Bandung, Lingkar.news – Pakar Vulkanologi dari Institut Teknologi Bandung (ITB), Mirzam Abdurrachman, menyatakan bahwa fenomena atmosfer acoustic shadow zone (zona bayangan suara) menjadi hipotesis ilmiah yang paling mungkin untuk menjelaskan fenomena dentuman misterius di wilayah Bandung Raya.
Dosen Fakultas Ilmu dan Teknologi Kebumian ITB tersebut menjelaskan bahwa mekanisme acoustic shadow zone menjadi jawaban teknis mengapa gelombang suara erupsi tidak terdengar di wilayah pesisir yang dekat dengan kawah Selat Sunda, namun justru memantul dan terdengar keras di wilayah pegunungan Jawa Barat yang berjarak ratusan kilometer.
Menurut Mirzam, perbedaan temperatur serta arah dan kecepatan angin pada ketinggian tertentu dapat menyebabkan gelombang suara mengalami pembiasan ke atas (upward refraction). Gelombang ini kemudian melewati zona bayangan sebelum akhirnya kembali terbelokkan ke permukaan tanah di lokasi yang jauh.
“Sebagian energi suara yang bergerak di atas zona bayangan dapat mengalami scattering atau penyebaran akibat turbulensi atmosfer. Dalam kondisi tertentu, gelombang tersebut juga dapat mengalami difraksi sehingga sebagian energinya kembali mencapai permukaan di tempat yang lebih jauh,” ujar Mirzam, Minggu (6/9/2026).
Untuk memastikan apakah dentuman tersebut berkaitan langsung dengan aktivitas Gunung Anak Krakatau, Mirzam menegaskan pentingnya pembuktian data saintifik yang lebih komprehensif agar tidak terjadi kesimpulan yang prematur.

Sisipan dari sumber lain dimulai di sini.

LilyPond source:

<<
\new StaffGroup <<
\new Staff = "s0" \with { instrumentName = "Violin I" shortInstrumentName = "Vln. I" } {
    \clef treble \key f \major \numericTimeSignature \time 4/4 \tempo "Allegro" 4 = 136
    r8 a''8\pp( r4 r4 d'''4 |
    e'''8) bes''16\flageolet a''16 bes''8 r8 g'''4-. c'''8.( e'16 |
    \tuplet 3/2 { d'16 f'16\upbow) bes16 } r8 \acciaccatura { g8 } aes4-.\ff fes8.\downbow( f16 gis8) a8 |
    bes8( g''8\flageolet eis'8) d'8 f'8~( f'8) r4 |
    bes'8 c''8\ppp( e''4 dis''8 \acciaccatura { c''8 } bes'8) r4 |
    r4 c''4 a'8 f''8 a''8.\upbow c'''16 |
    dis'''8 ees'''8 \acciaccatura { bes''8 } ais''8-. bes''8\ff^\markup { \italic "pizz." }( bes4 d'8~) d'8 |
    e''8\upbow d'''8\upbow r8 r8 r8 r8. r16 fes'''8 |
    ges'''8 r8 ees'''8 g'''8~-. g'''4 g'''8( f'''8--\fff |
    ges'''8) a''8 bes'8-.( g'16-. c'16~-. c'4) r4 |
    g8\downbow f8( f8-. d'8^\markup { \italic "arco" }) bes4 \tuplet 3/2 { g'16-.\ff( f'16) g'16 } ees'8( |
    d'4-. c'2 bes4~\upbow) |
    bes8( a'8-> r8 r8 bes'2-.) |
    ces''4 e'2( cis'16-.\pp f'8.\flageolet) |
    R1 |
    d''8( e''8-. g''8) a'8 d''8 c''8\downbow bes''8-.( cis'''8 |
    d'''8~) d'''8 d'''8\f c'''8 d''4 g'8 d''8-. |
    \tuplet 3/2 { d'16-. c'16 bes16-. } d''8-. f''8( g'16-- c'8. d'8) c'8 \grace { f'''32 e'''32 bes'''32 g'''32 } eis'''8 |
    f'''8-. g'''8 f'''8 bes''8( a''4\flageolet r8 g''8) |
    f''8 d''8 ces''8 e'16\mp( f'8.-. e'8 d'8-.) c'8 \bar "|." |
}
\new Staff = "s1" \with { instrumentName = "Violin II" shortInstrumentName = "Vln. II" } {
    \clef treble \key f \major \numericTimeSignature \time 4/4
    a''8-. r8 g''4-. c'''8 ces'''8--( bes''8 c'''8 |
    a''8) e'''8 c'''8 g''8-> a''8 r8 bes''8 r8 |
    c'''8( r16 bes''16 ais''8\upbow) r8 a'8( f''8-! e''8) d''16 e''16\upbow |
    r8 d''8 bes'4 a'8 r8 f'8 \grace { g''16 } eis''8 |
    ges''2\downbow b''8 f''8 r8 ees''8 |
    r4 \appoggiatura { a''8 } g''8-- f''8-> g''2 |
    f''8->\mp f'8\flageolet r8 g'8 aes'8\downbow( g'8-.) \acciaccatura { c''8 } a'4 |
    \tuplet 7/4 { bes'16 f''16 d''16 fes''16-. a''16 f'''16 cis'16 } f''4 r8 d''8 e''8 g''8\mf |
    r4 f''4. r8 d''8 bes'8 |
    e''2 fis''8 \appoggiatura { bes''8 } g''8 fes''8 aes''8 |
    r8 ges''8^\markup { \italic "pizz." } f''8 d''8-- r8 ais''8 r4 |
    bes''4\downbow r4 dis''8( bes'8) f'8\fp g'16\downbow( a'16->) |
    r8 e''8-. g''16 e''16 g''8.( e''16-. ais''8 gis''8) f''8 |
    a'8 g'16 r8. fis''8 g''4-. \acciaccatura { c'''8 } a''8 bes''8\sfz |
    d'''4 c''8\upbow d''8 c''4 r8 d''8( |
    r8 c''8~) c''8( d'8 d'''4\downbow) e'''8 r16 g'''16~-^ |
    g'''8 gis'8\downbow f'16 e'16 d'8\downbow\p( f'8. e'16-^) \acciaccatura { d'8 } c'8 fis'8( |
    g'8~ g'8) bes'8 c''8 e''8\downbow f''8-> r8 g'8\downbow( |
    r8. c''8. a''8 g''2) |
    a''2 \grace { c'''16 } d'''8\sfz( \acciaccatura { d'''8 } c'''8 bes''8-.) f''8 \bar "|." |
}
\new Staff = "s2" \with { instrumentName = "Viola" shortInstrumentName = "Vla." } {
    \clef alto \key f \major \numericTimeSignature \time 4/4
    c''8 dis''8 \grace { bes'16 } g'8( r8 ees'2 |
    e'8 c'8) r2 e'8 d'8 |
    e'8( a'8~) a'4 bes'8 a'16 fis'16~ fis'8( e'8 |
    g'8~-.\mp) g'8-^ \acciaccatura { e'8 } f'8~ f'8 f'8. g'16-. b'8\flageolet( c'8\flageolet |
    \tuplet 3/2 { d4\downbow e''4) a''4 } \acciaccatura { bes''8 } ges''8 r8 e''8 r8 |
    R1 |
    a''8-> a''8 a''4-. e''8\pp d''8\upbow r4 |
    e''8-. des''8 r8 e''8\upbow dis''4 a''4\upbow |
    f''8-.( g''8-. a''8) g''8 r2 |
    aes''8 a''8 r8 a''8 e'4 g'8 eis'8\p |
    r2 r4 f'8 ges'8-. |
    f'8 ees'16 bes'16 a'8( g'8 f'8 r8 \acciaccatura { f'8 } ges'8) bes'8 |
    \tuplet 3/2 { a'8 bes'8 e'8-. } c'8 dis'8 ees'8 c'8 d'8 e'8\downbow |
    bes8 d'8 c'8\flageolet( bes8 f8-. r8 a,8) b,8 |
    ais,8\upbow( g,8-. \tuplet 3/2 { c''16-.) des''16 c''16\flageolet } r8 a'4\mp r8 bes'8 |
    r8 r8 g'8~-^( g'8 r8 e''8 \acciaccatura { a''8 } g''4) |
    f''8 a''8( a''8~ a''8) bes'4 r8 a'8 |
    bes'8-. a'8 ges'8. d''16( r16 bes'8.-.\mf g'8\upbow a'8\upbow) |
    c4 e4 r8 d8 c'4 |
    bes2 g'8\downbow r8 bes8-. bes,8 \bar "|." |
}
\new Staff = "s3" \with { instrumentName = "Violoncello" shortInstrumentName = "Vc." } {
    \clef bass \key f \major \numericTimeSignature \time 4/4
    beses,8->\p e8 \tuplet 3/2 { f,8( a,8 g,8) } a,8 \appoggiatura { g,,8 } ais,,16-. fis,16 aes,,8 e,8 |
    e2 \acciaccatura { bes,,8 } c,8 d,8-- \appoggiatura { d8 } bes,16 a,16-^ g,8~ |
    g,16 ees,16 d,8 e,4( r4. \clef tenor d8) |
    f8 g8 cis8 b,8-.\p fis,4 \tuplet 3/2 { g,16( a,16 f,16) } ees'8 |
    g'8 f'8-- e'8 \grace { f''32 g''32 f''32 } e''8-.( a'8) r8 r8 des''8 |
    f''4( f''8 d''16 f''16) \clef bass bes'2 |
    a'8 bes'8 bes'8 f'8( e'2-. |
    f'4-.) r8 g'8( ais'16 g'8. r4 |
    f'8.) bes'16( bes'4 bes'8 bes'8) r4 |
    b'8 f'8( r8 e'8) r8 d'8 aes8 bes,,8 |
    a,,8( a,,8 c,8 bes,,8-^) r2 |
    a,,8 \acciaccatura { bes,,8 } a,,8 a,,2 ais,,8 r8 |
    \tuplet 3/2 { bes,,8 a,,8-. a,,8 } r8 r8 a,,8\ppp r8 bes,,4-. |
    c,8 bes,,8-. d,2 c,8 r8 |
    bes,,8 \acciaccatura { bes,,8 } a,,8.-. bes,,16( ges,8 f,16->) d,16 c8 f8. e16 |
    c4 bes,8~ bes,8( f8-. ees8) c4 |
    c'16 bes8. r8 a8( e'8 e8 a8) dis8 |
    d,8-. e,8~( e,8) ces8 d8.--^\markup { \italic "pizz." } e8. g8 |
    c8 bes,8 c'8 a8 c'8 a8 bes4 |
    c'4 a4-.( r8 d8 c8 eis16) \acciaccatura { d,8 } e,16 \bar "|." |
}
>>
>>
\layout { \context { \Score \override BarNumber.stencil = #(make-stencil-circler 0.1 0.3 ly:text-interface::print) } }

“Belum tentu. Perlu kajian lebih lanjut untuk memastikan sumbernya. Jadi, dentuman semalam masih menjadi sebuah pertanyaan menarik, bukan sebuah kesimpulan. Kajian lebih mendalam tentu perlu kita lakukan,” ucapnya.
Mirzam menambahkan, tim peneliti saat ini masih perlu melakukan verifikasi data yang melibatkan pencocokan jeda waktu kedatangan gelombang suara, karakteristik sinyal, topografi wilayah, hingga dinamika atmosfer di Jawa bagian barat.
Terkait status Gunung Anak Krakatau yang berada pada Level III (Siaga), ia mengimbau masyarakat untuk tetap tenang, meningkatkan literasi bencana, serta mematuhi rekomendasi untuk tidak beraktivitas dalam radius aman 3 kilometer dari kawah aktif.